XENIA — A positive outlook on life is one of those “keys to success” in aging for Millicent Bates, and she certainly has much to smile back on during her life travels.
Bates, a current resident at Legacy Village, will celebrate her 100th birthday on Saturday and reflected on life during a party held in her honor Thursday. She was joined by family, friends, and housemates during the afternoon get together.
“I’ve never had so many pictures taken of me or said ‘cheese’ so often,” Bates said.
She grew up in Sparta, Illinois, along with a sister and six brothers, four of which served in World War II. Her father was an Englishman and immigrated to the United States near her time of birth in the depression era. Millie is named after her grandmother.
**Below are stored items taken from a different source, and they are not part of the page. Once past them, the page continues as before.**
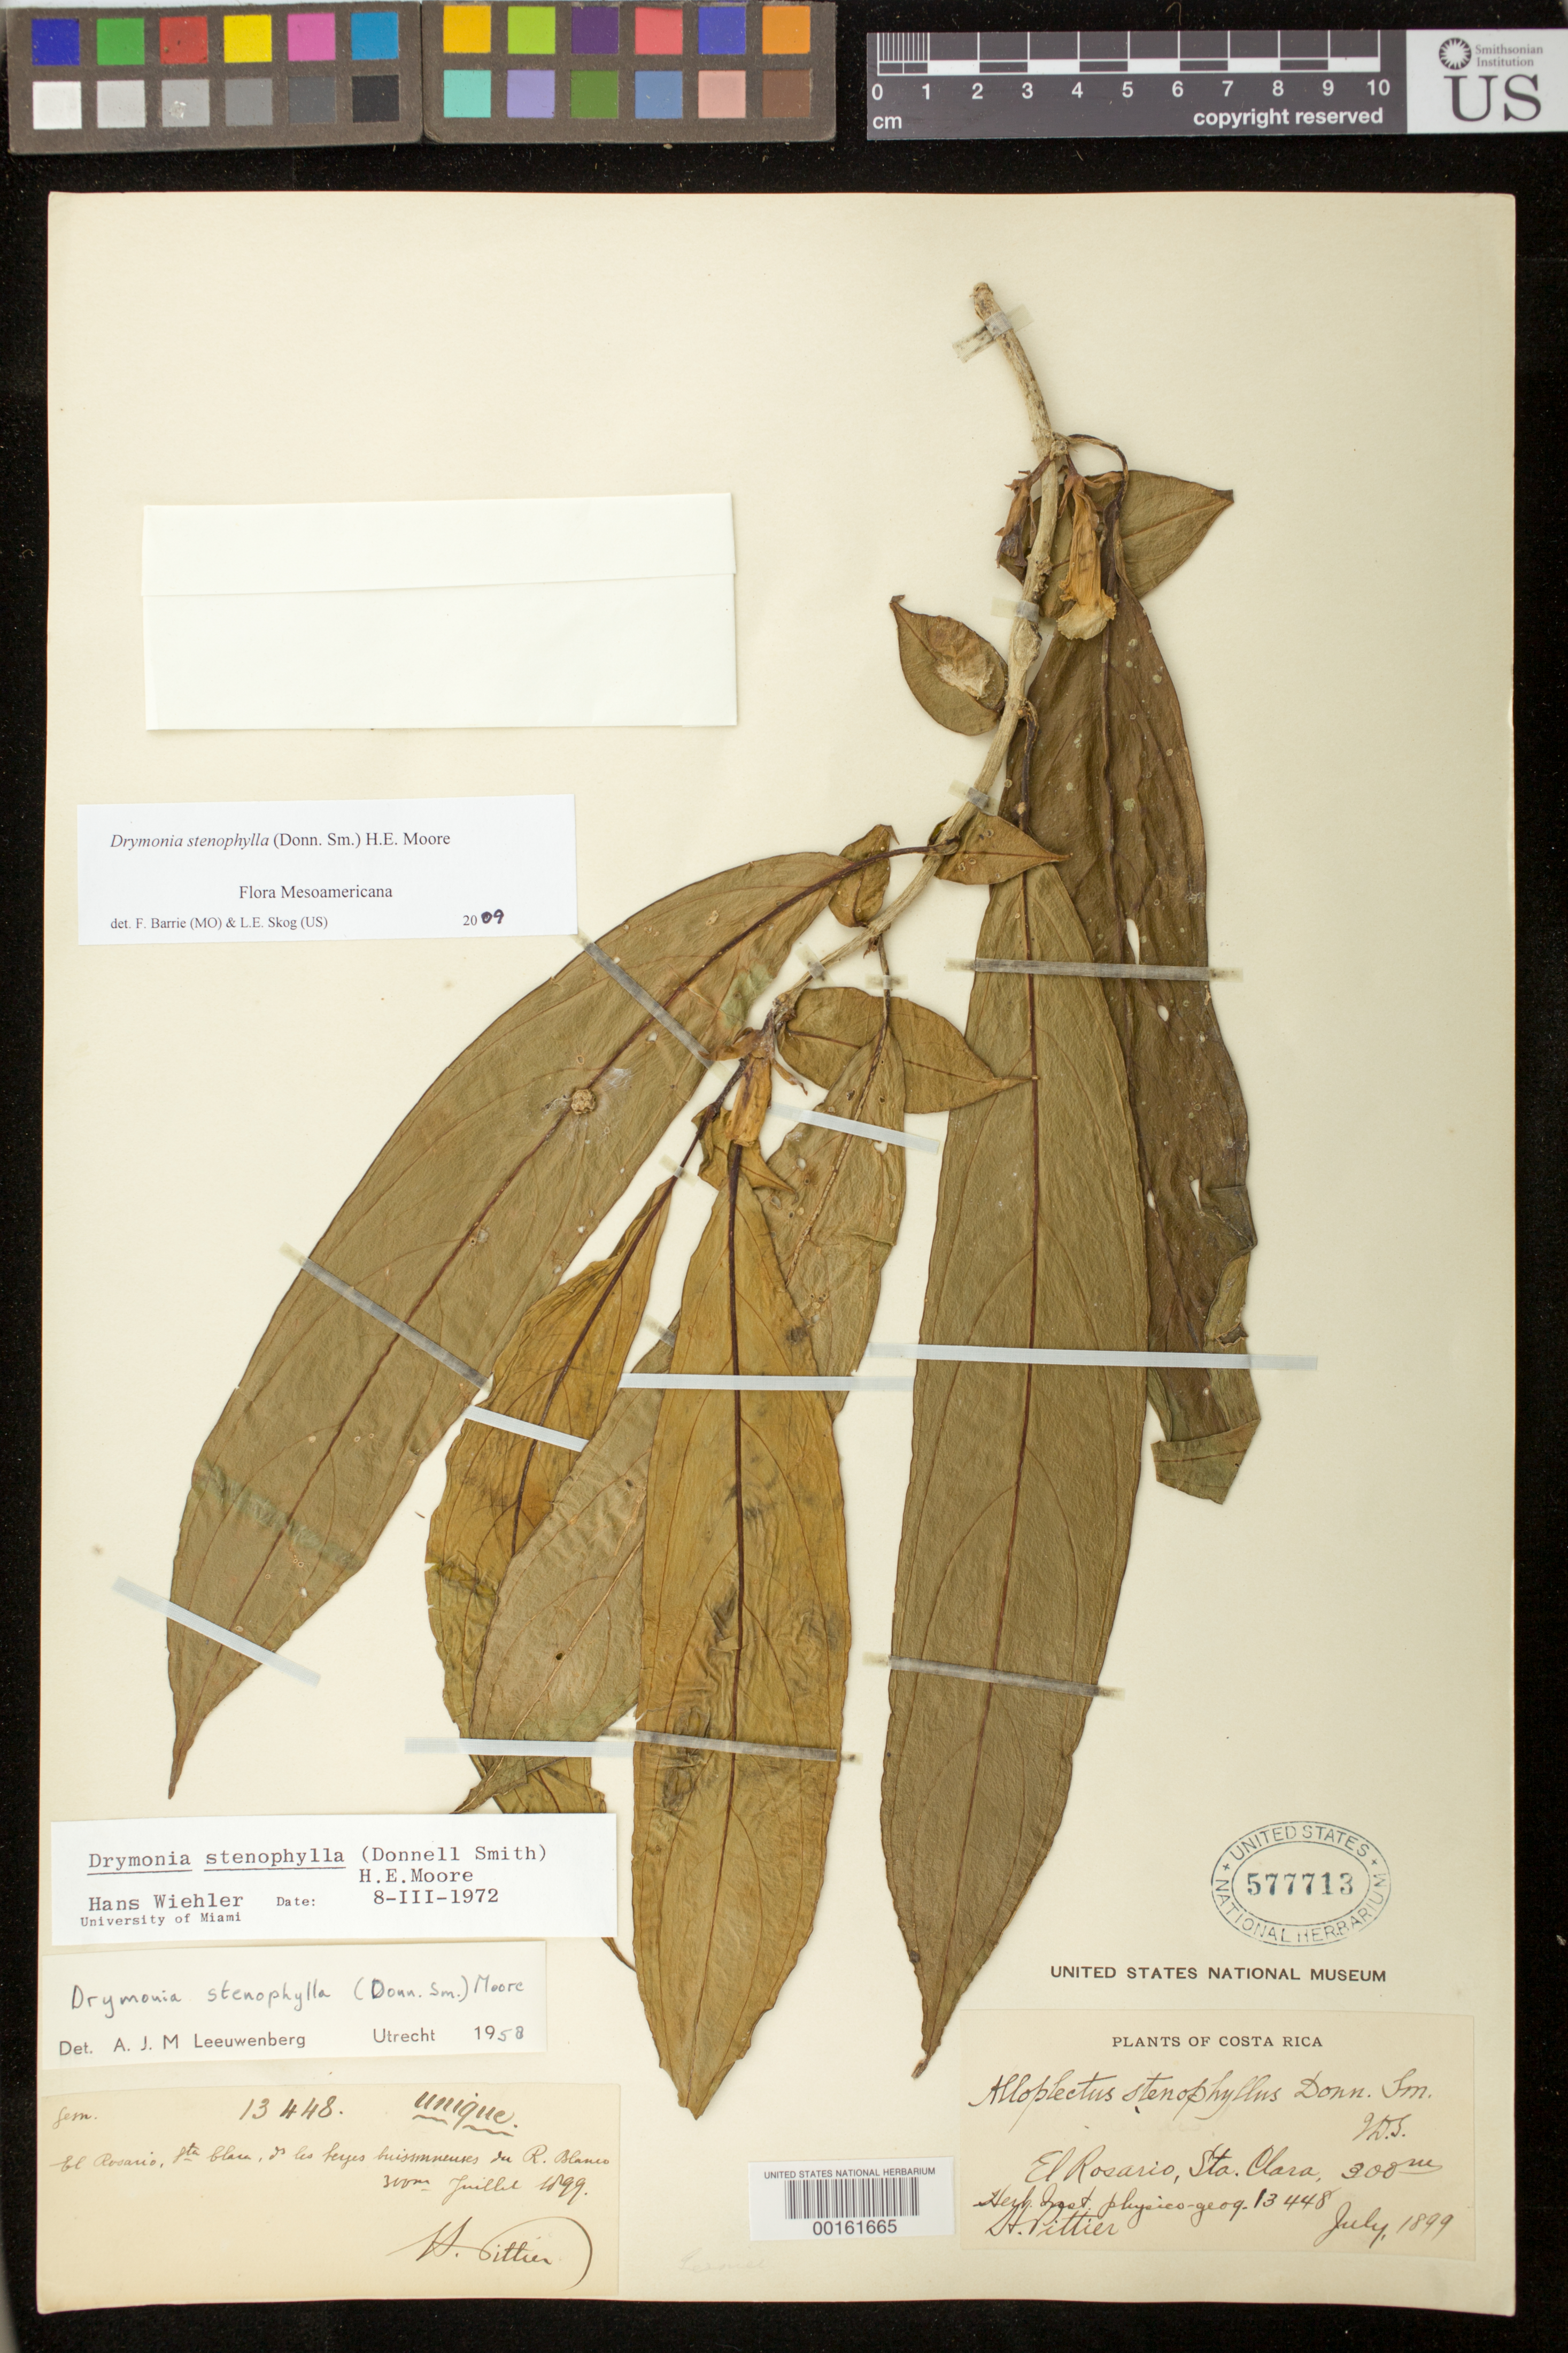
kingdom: Plantae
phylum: Tracheophyta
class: Magnoliopsida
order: Lamiales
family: Gesneriaceae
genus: Drymonia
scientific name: Drymonia stenophylla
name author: (Donn. Sm.) H.E. Moore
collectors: H. F. Pittier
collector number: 13448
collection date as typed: Jul 1899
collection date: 1899-07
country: Costa Rica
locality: El Rosario, Sta Clara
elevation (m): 300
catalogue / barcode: US 577713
After marrying Joseph Clark Bates in 1942, the two were frequent travelers of the world, which was primarily accomplished through usage of their own plane which they flew together. Stops to visit her heritage in England, visiting Canada or the Bahamas, living for several years in Australia, and flying over most of Europe made up her time before eventually settling in Pittsburgh, Pennsylvania.
Millie came to Ohio in 2007 to be near one of her daughters when Joseph died due to pancreatic cancer after 58 years of marriage.
She now likes to write poetry and is known for her puns, referring to her current residence as the ‘punitentiary’ which drew laughs from two of her favorite nurses.
With encouragement from family, she has also written her own memoir, compiling nearly 250 pages with detailed information of her heritage and pictures from her life. It was placed on display by her daughter during Thursday’s celebration for those in attendance to look through.
Also on display were congratulatory wishes from Ohio Gov. Mike DeWine and Lt. Gov. Jon Husted on reaching 100 years of age, as well as notes on 20th century innovations and 1922, her year of birth.
Bates said she is looking forward to her family celebration on Saturday and noted how she is ready to have a glass of champagne which she frequented because there’s always something to celebrate. She plans to read a prepared poem that is sort of a saga of her life.
She believes self attitude has much to do with ones current state and is most grateful for her mental health. She said with no complaints of her wonderful life, she is able to count her blessings with her family at the top of a very long list and looks forward to more time spent being happy.
“I’ve always tried to be an optimist and look on the bright side of things,” Bates said. “My father has a saying that the difference between optimism and pessimism was droll. One will see the donut and the other sees the hole. I think a sense of humor and a positive attitude will carry you a long way down the road.”